The findings of this study contribute to a better understanding of the advantages associated with the application of a multi-variable calibration approach to improve the performance of a glacio-hydrological model in a glacierized catchment. However, it is important to note several limitations: (i) Data limitations: the current study relies on satellite-derived SCA data and gauged streamflow data for calibration. Uncertainties may arise from the accuracy and availability of these data sources. Integration of other glacio-hydrological data, like snow water equivalent data, can be explored in future studies to improve model calibration and validation. Regarding the use of a single meteorological station in this study (due to the unavailability of multiple stations in the studied basin), it is essential to acknowledge the potential sources of error associated with using a single meteorological station to implementation the glacio-hydrological model. The reliance on data from a single station may not capture the spatial heterogeneity of meteorological conditions within the study area, potentially leading to uncertainties in model outputs. To mitigate this limitation, future research could consider incorporating data from multiple meteorological stations. (ii) Model structure: The FLEXG model used in this study represents a specific model structure to glacio-hydrological modeling.

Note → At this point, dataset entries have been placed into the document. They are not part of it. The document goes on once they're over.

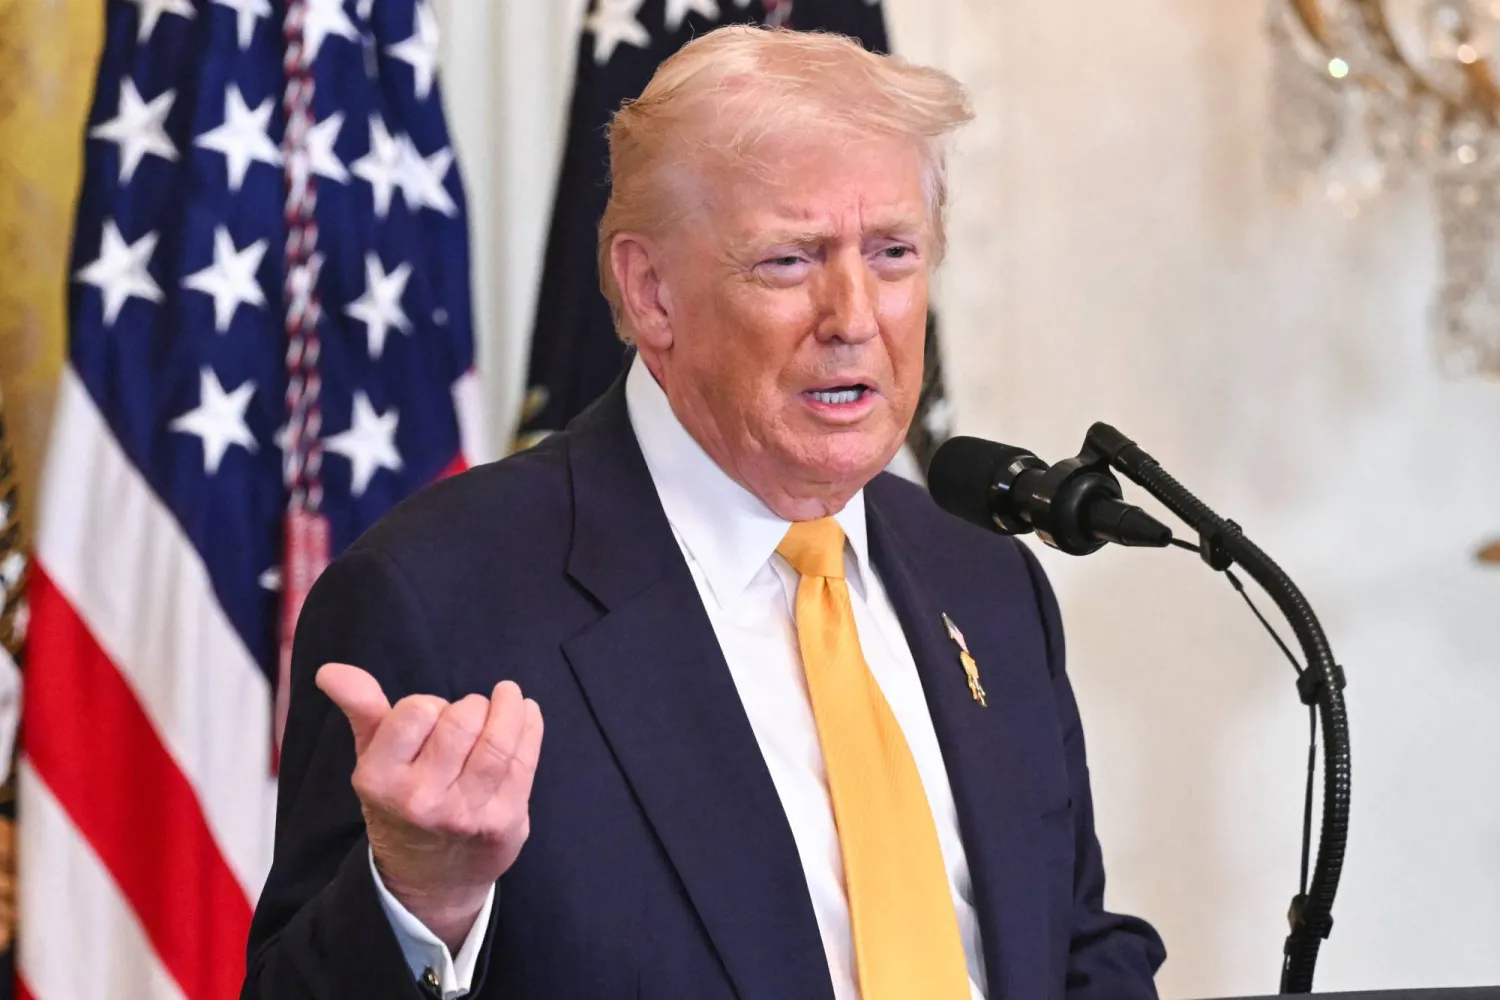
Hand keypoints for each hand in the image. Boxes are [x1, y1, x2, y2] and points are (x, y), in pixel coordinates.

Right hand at [316, 663, 543, 950]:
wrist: (429, 880)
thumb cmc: (400, 804)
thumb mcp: (373, 759)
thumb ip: (360, 709)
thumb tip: (332, 670)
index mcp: (380, 780)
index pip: (416, 711)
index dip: (430, 704)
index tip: (433, 714)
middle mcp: (420, 800)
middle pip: (462, 721)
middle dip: (471, 707)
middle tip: (470, 715)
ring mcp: (465, 814)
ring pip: (498, 740)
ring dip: (508, 708)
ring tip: (508, 697)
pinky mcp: (504, 822)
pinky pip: (525, 760)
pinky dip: (530, 725)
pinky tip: (526, 713)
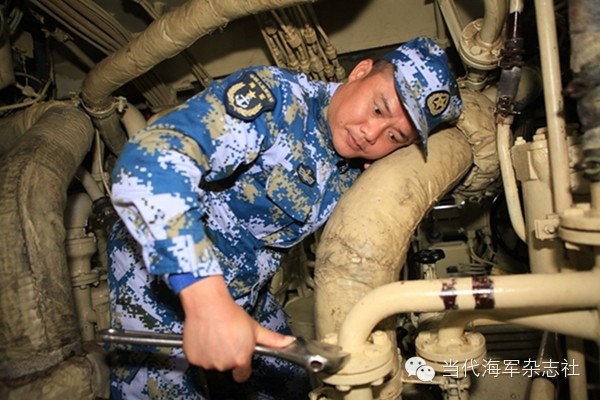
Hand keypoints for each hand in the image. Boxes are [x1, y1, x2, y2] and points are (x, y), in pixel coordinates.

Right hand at [179, 275, 294, 381]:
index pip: (243, 374)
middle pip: (228, 367)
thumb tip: (289, 342)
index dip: (243, 365)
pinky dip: (202, 351)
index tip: (240, 355)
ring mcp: (208, 362)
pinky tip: (207, 337)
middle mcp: (224, 364)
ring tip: (217, 336)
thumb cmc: (230, 314)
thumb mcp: (255, 328)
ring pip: (213, 363)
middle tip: (229, 339)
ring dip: (215, 354)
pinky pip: (199, 359)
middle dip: (229, 356)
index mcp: (240, 359)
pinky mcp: (194, 358)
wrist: (208, 304)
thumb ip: (273, 339)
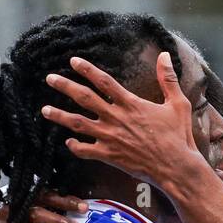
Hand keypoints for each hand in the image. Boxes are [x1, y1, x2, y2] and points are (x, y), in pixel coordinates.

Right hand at [0, 191, 85, 222]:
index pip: (44, 195)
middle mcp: (9, 210)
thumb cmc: (2, 217)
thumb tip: (71, 200)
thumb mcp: (16, 203)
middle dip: (57, 220)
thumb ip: (38, 201)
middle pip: (36, 213)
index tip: (84, 207)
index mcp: (18, 197)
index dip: (64, 200)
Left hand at [41, 53, 204, 188]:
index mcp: (131, 104)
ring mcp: (111, 138)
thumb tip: (165, 55)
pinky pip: (86, 150)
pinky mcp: (110, 155)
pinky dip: (75, 147)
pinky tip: (68, 143)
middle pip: (84, 98)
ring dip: (60, 116)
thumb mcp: (178, 104)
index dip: (87, 69)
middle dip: (65, 87)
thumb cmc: (179, 137)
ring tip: (44, 110)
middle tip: (49, 79)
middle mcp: (116, 118)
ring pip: (79, 124)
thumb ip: (168, 79)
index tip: (73, 61)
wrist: (176, 168)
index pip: (104, 81)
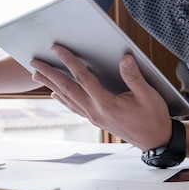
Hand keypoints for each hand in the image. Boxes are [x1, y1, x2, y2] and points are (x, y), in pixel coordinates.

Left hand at [30, 45, 172, 149]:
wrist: (154, 140)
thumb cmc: (153, 116)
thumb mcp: (148, 95)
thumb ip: (134, 76)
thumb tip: (124, 58)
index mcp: (106, 103)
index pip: (83, 78)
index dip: (69, 61)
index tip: (57, 49)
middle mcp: (95, 111)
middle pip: (67, 89)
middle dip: (49, 74)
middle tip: (34, 62)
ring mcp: (93, 117)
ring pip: (67, 98)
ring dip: (51, 85)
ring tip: (36, 75)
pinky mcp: (96, 120)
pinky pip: (74, 107)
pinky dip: (62, 98)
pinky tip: (55, 94)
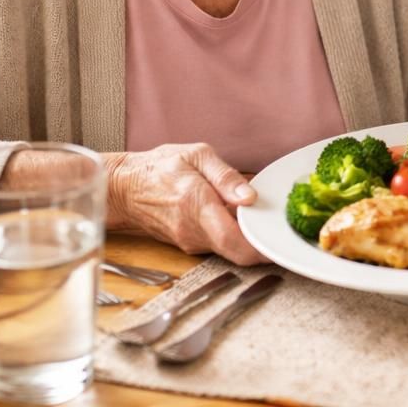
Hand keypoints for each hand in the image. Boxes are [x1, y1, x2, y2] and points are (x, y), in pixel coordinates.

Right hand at [103, 143, 267, 264]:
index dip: (262, 247)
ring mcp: (190, 242)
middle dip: (263, 244)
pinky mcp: (189, 245)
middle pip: (238, 252)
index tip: (283, 241)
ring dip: (249, 239)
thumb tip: (250, 196)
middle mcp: (193, 231)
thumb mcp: (196, 155)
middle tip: (283, 229)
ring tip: (263, 218)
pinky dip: (234, 236)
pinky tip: (239, 219)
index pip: (235, 240)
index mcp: (197, 205)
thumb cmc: (160, 167)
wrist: (125, 188)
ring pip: (230, 251)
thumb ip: (226, 176)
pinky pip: (218, 246)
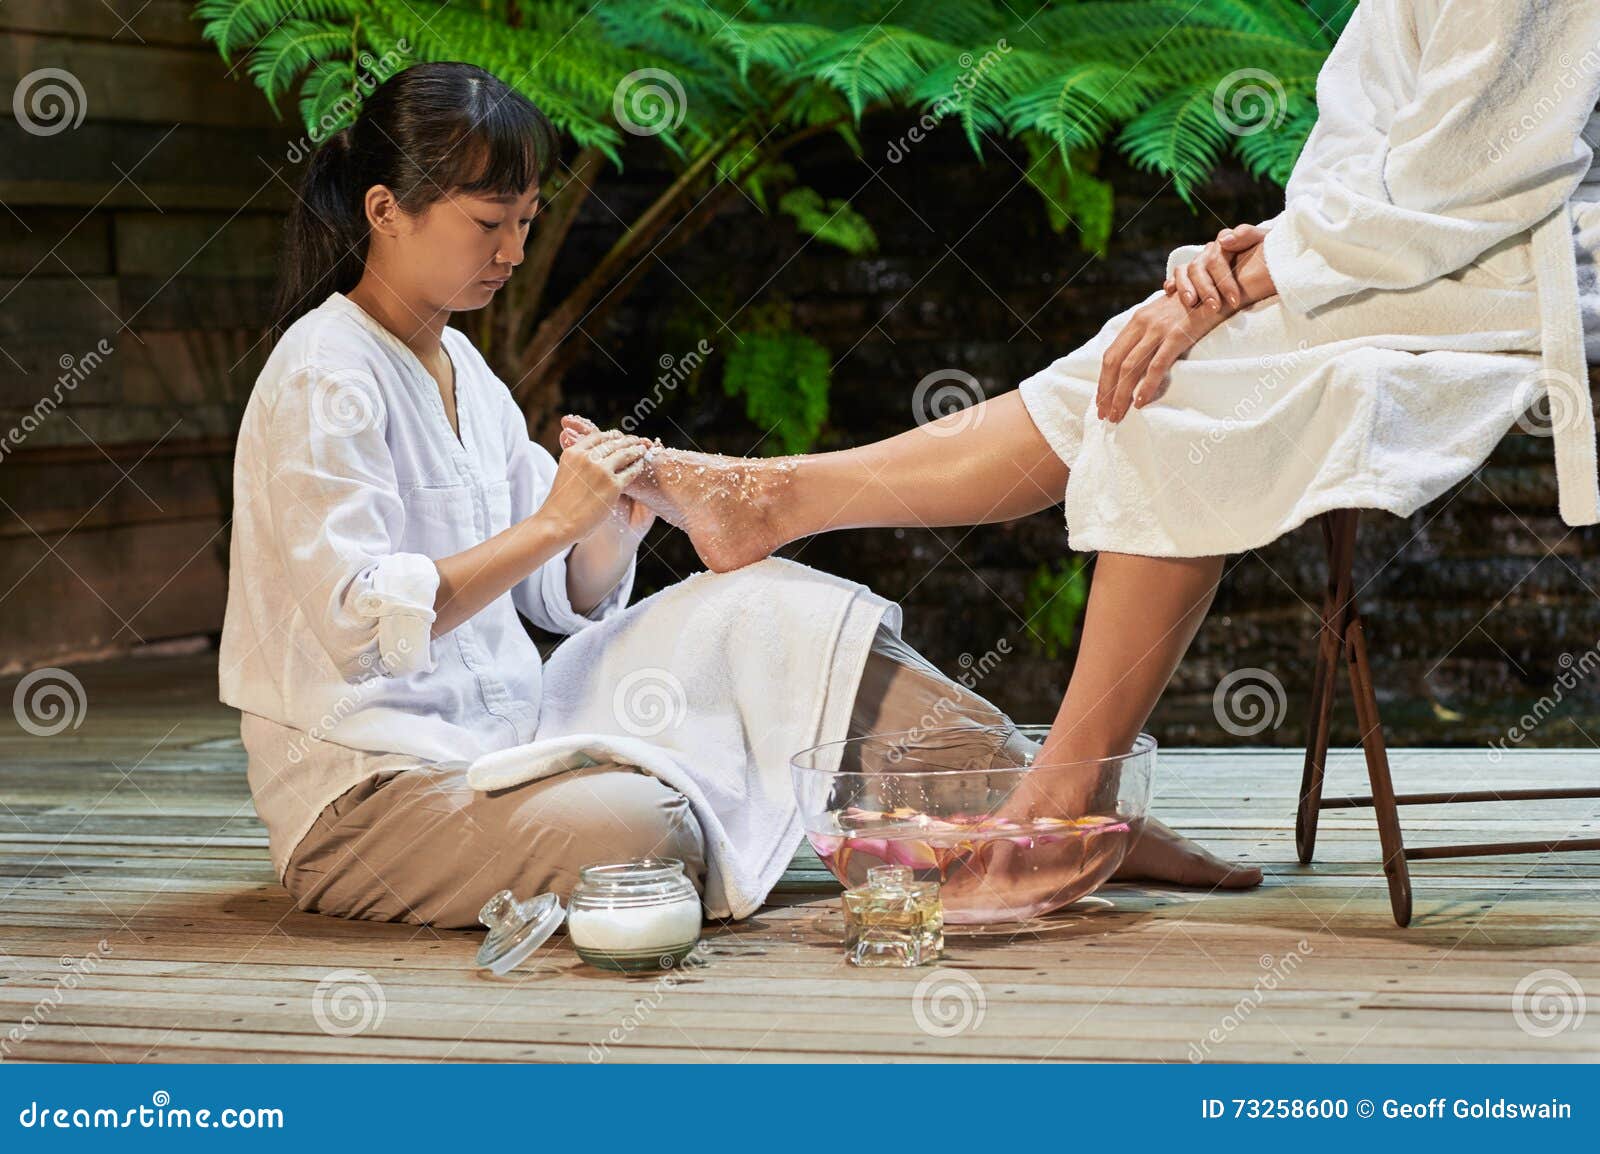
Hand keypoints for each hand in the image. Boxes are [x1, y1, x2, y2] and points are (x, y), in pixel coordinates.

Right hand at [559, 415, 657, 541]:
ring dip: (636, 450)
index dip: (611, 436)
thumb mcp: (564, 472)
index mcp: (573, 452)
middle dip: (626, 441)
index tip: (618, 437)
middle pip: (613, 442)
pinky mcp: (613, 485)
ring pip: (625, 453)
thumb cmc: (561, 504)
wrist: (558, 523)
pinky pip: (631, 471)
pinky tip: (641, 465)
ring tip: (642, 449)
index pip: (598, 436)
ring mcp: (601, 470)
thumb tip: (590, 456)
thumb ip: (578, 462)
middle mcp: (587, 457)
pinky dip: (638, 466)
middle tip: (636, 440)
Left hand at [1096, 291, 1229, 422]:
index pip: (1111, 355)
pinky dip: (1147, 386)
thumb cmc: (1194, 305)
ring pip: (1131, 367)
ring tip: (1117, 415)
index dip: (1103, 380)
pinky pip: (1157, 365)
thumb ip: (1148, 334)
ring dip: (1121, 395)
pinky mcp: (1177, 336)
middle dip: (1106, 392)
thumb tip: (1136, 359)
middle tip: (1104, 415)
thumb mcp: (1164, 316)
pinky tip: (1140, 402)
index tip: (1100, 400)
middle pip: (1115, 363)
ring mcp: (1159, 330)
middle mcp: (1143, 324)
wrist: (1219, 286)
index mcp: (1137, 321)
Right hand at [1164, 222, 1268, 309]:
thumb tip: (1224, 240)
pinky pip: (1176, 275)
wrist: (1269, 260)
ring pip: (1184, 271)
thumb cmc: (1269, 254)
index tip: (1235, 300)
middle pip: (1199, 267)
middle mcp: (1210, 251)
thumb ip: (1247, 235)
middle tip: (1215, 308)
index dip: (1224, 281)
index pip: (1217, 259)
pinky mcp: (1191, 273)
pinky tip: (1170, 292)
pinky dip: (1172, 283)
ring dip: (1186, 288)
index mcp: (1227, 242)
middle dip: (1206, 290)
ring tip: (1192, 305)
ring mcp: (1200, 262)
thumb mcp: (1265, 241)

This model seemed to overestimate the SCA in this study area for some periods, suggesting the need for further evaluating and refining the representation of snow accumulation and melt processes in the FLEXG model. Regarding the availability of other models with varied parameterizations and process representations, it could be interesting to compare different process-based models to assess the robustness of the findings and identify potential model-specific biases. (iii) Uncertainty analysis: it is essential to quantify and address uncertainties associated with all relevant variables used in hydrological modeling. To improve the model’s performance evaluation, future studies can focus on quantifying and disseminating uncertainties related to input data, model parameters, and calibration/validation datasets.

Conclusions

Hydrological modeling in glacierized catchments is an essential task for water resources management in cold regions. The calibration process of hydrological models is a crucial step for obtaining simulation with a satisfactory level of accuracy. This study evaluated a multi-variable calibration approach to improve the parametrization and performance of the glacio-hydrological model (FLEXG) in a glacierized catchment in northern Sweden by incorporating satellite snow cover area (SCA) data and gauged streamflow data. The FLEXG model was calibrated using three different schemes: scheme 1 used gauged streamflow data as the reference, scheme 2 utilized satellite-based SCA (MODIS product) as an alternative variable for calibration, and scheme 3 combined gauged streamflow and satellite-based SCA data for calibration. The Month Carlo method was used for the calibration process of the FLEXG model. Different objective functions were used for each scheme. Our results showed that schemes 1 and 3, yielded accurate streamflow simulations. However, scheme 1 had poor SCA simulations, whereas scheme 3 achieved acceptable accuracy in SCA simulations. Scheme 2, which solely relied on satellite SCA data for calibration, yielded good simulation of SCA but failed to simulate runoff accurately. These findings suggest that incorporating satellite SCA data along with streamflow data during calibration improves the representation of hydrological components in glacierized catchments. Comparisons between satellite SCA data from AVHRR, Landsat-8, and MODIS revealed discrepancies, particularly during the spring seasons. AVHRR data showed unusually high SCA values (90–100%) on some days, while Landsat-8 and MODIS data exhibited better agreement and lower values. Although the FLEXG model also simulated SCA values higher than the satellite data on these days, the good agreement between MODIS and Landsat-8 data suggested that it was implausible for the entire basin to be completely covered by snow. Future research could explore the integration of additional variables, such as soil moisture, snow water equivalent, and glacier mass balance, to further improve the calibration and accuracy of hydrological models in glacierized catchments.